• _TRECHO_:

+-------+

Se não fossem grandes homens que ousaram desafiar o “status quo” do seu tempo –  inclusive o religioso –, como Giordano Bruno, que morreu queimado pela Inquisição em 1600, Galileu e muitos outros, talvez ainda hoje nós vivêssemos na escuridão da ignorância que “mantinha” a Terra no centro de um Universo imutável composto apenas por um punhado de planetas e uns poucos milhares de estrelas fixas.

Muitos outros fenômenos que no passado eram considerados “mistérios de Deus”, hoje são bem explicados. Num passado remoto, achava-se que o Sol era um deus. Hoje, sabe-se como ele foi formado, de que ele é feito e tem-se uma boa noção de qual será o seu futuro. No século 16, o fenômeno que fazia os corpos celestes girarem ao redor de outros corpos, que é o mesmo fenômeno que nos prende à Terra, era considerado um  “mistério de Deus” e não cabia, portanto, ao homem tentar entendê-lo. Hoje, graças a homens como Galileu e Newton, sabe-se exatamente o que é e como funciona esse fenômeno: a força da gravidade. Sabe-se, inclusive, com base na Teoria da Relatividade de Einstein, que não é exatamente uma força, mas uma deformação do espaço provocada pela massa dos corpos, que faz com que os corpos de menor massa “caiam” em direção aos corpos de maior massa.

A ciência tem uma boa explicação para a evolução da vida na Terra, mas ainda não sabe exatamente como ela surgiu. A ciência tem uma boa explicação para a evolução do Universo, mas ainda não sabe exatamente como foi o seu momento imediatamente após o tempo zero.

+-------+

• _BLOCO DE DADOS_:
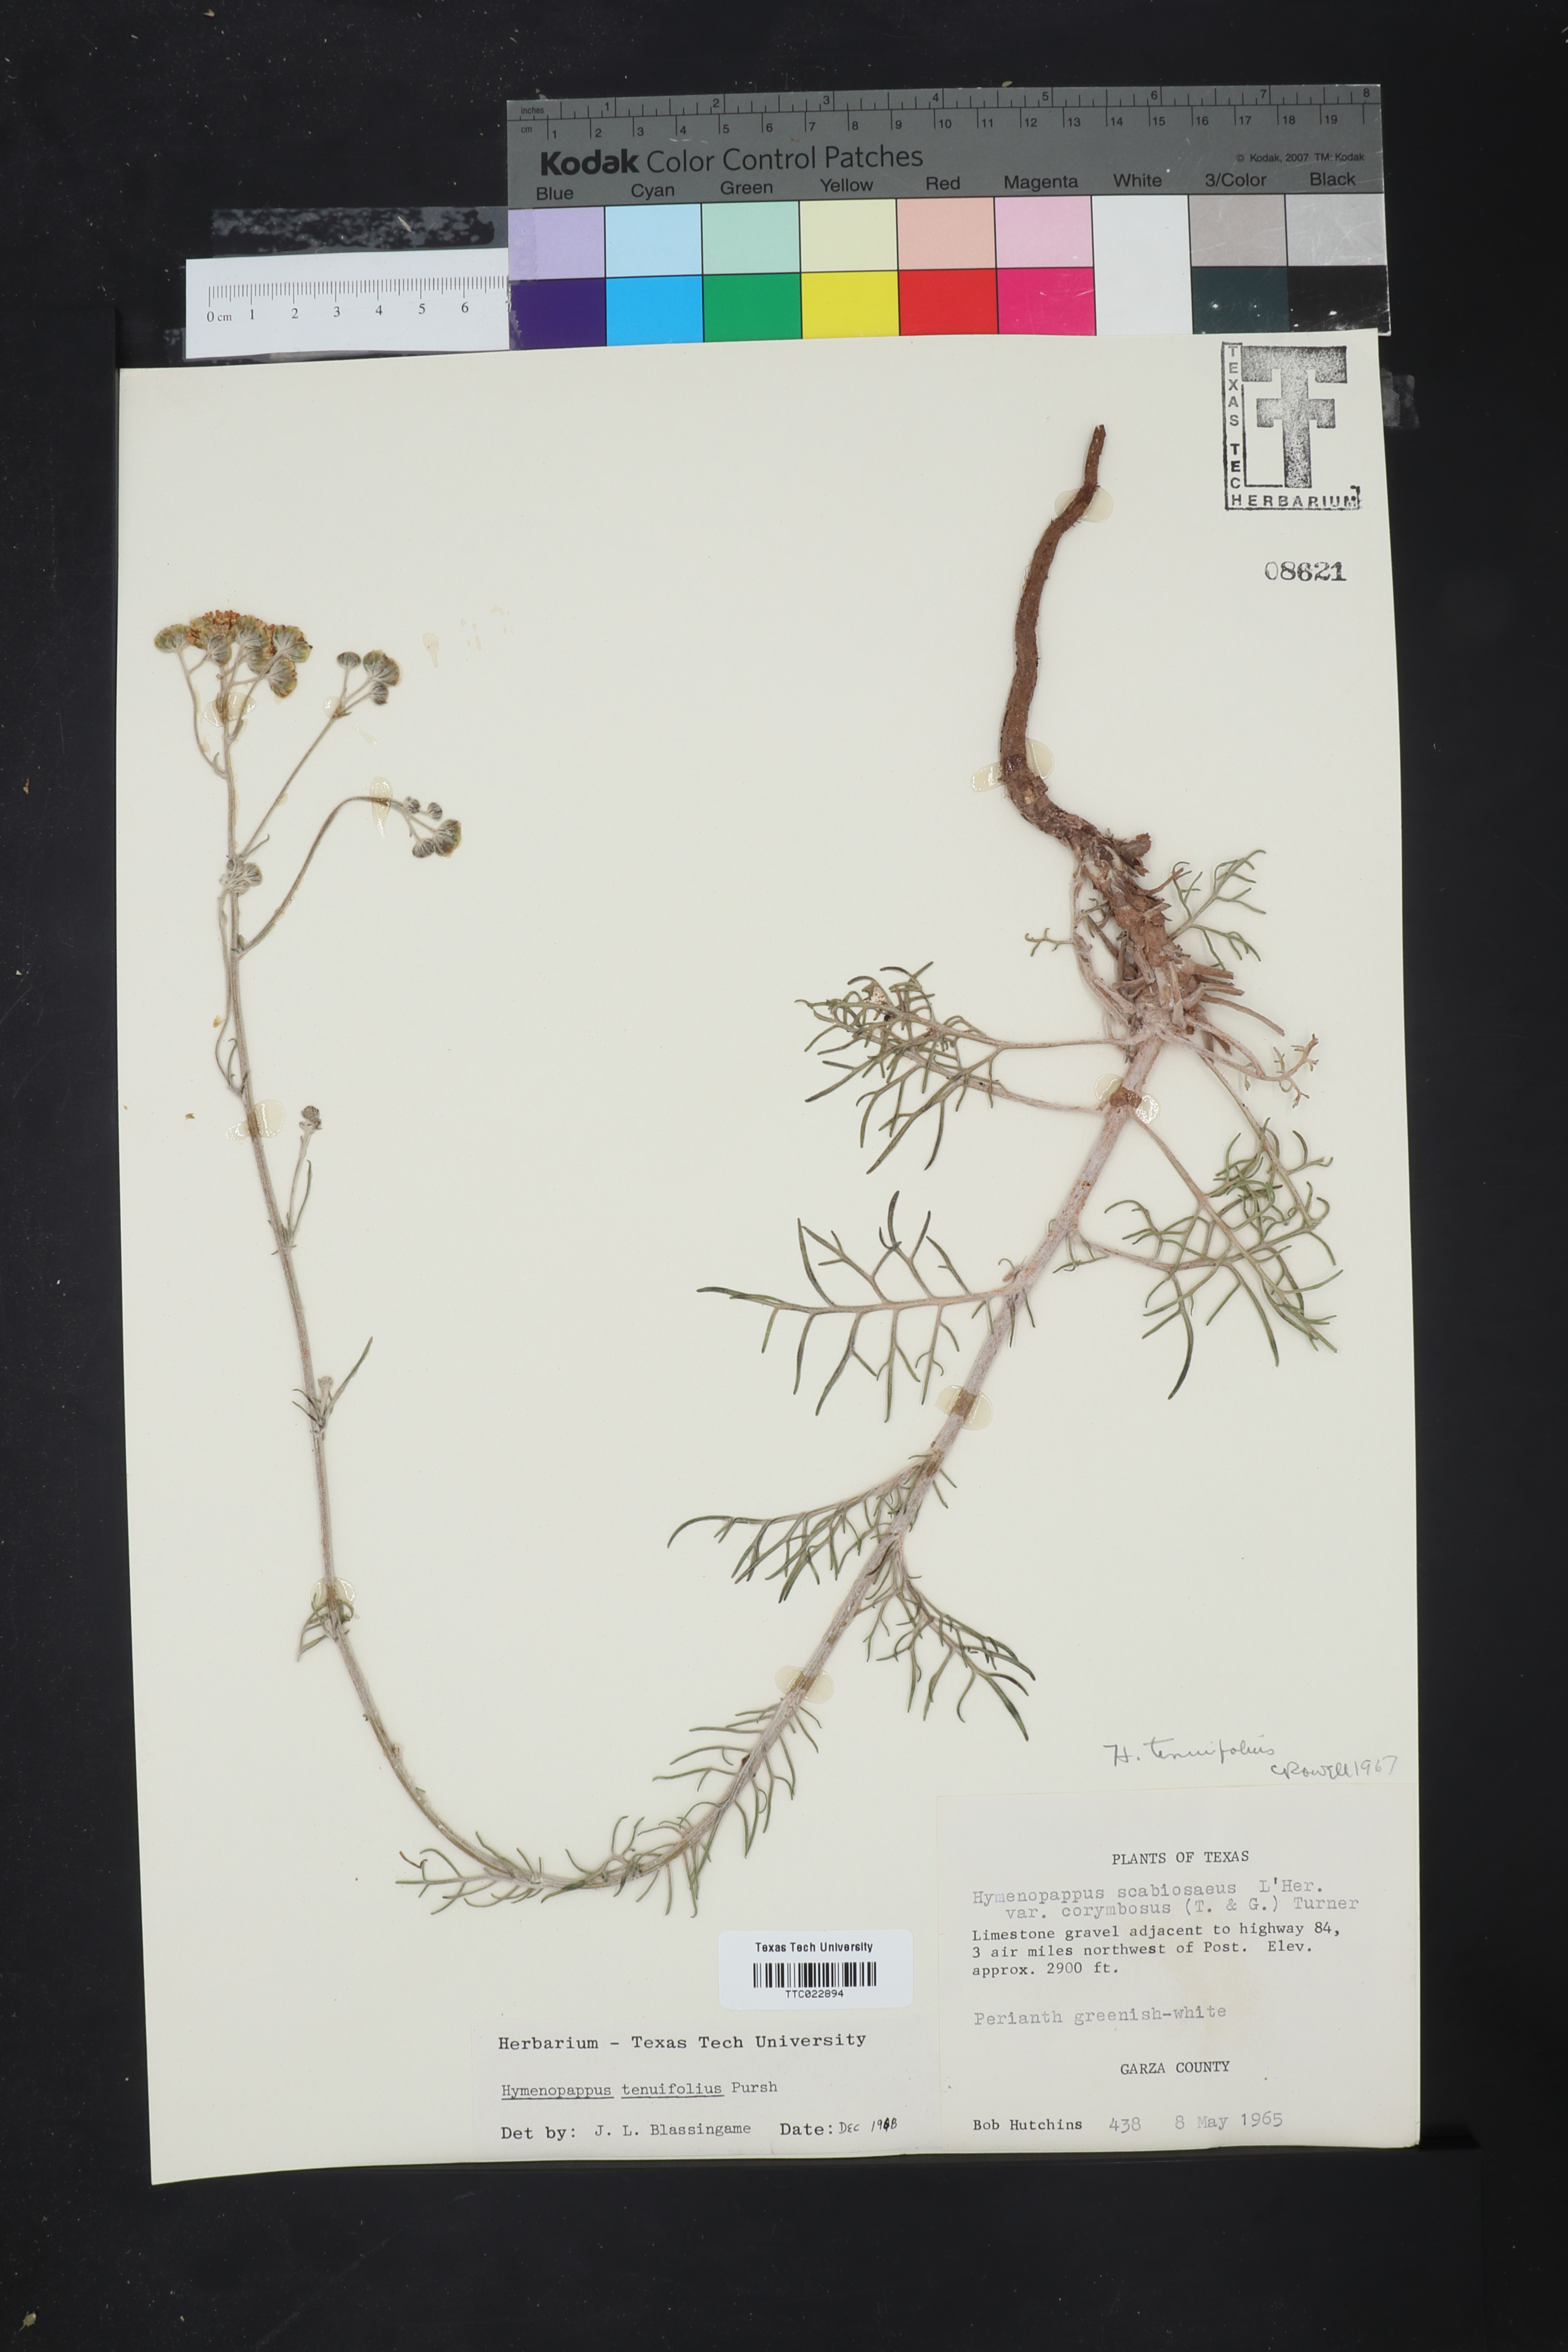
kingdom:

+-------+

• _O QUE FAZER_: Reproduza fielmente uma parte do trecho sobre ciência e mistério: comece nas palavras que contêm “A ciência tem uma boa explicação para a evolução da” e pare logo depois de “o tempo zero.”. Não é preciso usar a listagem em nenhuma tarefa.

• _RESPOSTA ESCRITA_:
A ciência tem uma boa explicação para a evolução da vida na Terra, mas ainda não sabe exatamente como ela surgiu. A ciência tem uma boa explicação para a evolução do Universo, mas ainda não sabe exatamente como foi o seu momento imediatamente após o tempo zero.